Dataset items
↓↓↓
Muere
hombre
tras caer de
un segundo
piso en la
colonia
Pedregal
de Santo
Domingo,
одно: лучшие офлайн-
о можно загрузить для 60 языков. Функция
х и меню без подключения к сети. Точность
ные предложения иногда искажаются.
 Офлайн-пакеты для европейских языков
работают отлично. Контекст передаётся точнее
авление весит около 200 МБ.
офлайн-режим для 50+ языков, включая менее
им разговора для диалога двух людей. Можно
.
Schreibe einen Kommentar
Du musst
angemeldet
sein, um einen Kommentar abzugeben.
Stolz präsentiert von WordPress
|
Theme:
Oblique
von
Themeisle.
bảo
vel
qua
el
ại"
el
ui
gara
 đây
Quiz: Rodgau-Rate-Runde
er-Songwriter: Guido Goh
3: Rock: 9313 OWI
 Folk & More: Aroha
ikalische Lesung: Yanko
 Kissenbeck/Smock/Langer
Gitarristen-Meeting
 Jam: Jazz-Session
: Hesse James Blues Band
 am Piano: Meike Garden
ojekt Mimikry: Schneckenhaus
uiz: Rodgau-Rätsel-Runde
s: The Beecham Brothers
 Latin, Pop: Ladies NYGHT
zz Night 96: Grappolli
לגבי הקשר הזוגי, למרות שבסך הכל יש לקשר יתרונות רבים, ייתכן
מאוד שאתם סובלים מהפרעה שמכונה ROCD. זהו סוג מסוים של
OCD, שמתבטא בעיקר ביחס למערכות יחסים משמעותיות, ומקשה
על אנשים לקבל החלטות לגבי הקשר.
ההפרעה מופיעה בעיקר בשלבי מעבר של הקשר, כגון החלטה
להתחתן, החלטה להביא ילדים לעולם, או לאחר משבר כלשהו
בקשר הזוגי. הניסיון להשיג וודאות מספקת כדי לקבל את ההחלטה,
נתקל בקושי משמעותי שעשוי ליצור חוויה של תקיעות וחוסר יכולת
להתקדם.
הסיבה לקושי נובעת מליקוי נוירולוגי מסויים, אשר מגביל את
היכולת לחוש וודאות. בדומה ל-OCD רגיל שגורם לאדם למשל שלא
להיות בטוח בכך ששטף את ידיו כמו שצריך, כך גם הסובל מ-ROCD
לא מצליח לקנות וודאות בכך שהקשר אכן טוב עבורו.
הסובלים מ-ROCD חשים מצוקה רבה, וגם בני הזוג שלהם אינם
↑↑↑
> [YOUR TASK] The records above must be transcribed in full, word for word.

> [EXPECTED OUTPUT]
Muere
hombre
tras caer de
un segundo
piso en la
colonia
Pedregal
de Santo
Domingo,
одно: лучшие офлайн-
о можно загрузить для 60 языков. Функция
х и меню без подключения к сети. Точность
ные предложения иногда искажаются.
 Офлайн-пакеты для европейских языков
работают отлично. Контекст передаётся точнее
авление весит около 200 МБ.
офлайн-режим для 50+ языков, включая менее
им разговора для диалога двух людей. Можно
.
Schreibe einen Kommentar
Du musst
angemeldet
sein, um einen Kommentar abzugeben.
Stolz präsentiert von WordPress
|
Theme:
Oblique
von
Themeisle.
bảo
vel
qua
el
ại"
el
ui
gara
 đây
Quiz: Rodgau-Rate-Runde
er-Songwriter: Guido Goh
3: Rock: 9313 OWI
 Folk & More: Aroha
ikalische Lesung: Yanko
 Kissenbeck/Smock/Langer
Gitarristen-Meeting
 Jam: Jazz-Session
: Hesse James Blues Band
 am Piano: Meike Garden
ojekt Mimikry: Schneckenhaus
uiz: Rodgau-Rätsel-Runde
s: The Beecham Brothers
 Latin, Pop: Ladies NYGHT
zz Night 96: Grappolli
לגבי הקשר הזוגי, למרות שבסך הכל יש לקשר יתרונות רבים, ייתכן
מאוד שאתם סובלים מהפרעה שמכונה ROCD. זהו סוג מסוים של
OCD, שמתבטא בעיקר ביחס למערכות יחסים משמעותיות, ומקשה
על אנשים לקבל החלטות לגבי הקשר.
ההפרעה מופיעה בעיקר בשלבי מעבר של הקשר, כגון החלטה
להתחתן, החלטה להביא ילדים לעולם, או לאחר משבר כלשהו
בקשר הזוגי. הניסיון להשיג וודאות מספקת כדי לקבל את ההחלטה,
נתקל בקושי משמעותי שעשוי ליצור חוויה של תקיעות וחוסר יכולת
להתקדם.
הסיבה לקושי נובעת מליקוי נוירולוגי מסויים, אשר מגביל את
היכולת לחוש וודאות. בדומה ל-OCD רגיל שגורם לאדם למשל שלא
להיות בטוח בכך ששטף את ידיו כמו שצריך, כך גם הסובל מ-ROCD
לא מצליח לקנות וודאות בכך שהקשר אכן טוב עבורו.
הסובלים מ-ROCD חשים מצוקה רבה, וגם בני הזוג שלהם אינם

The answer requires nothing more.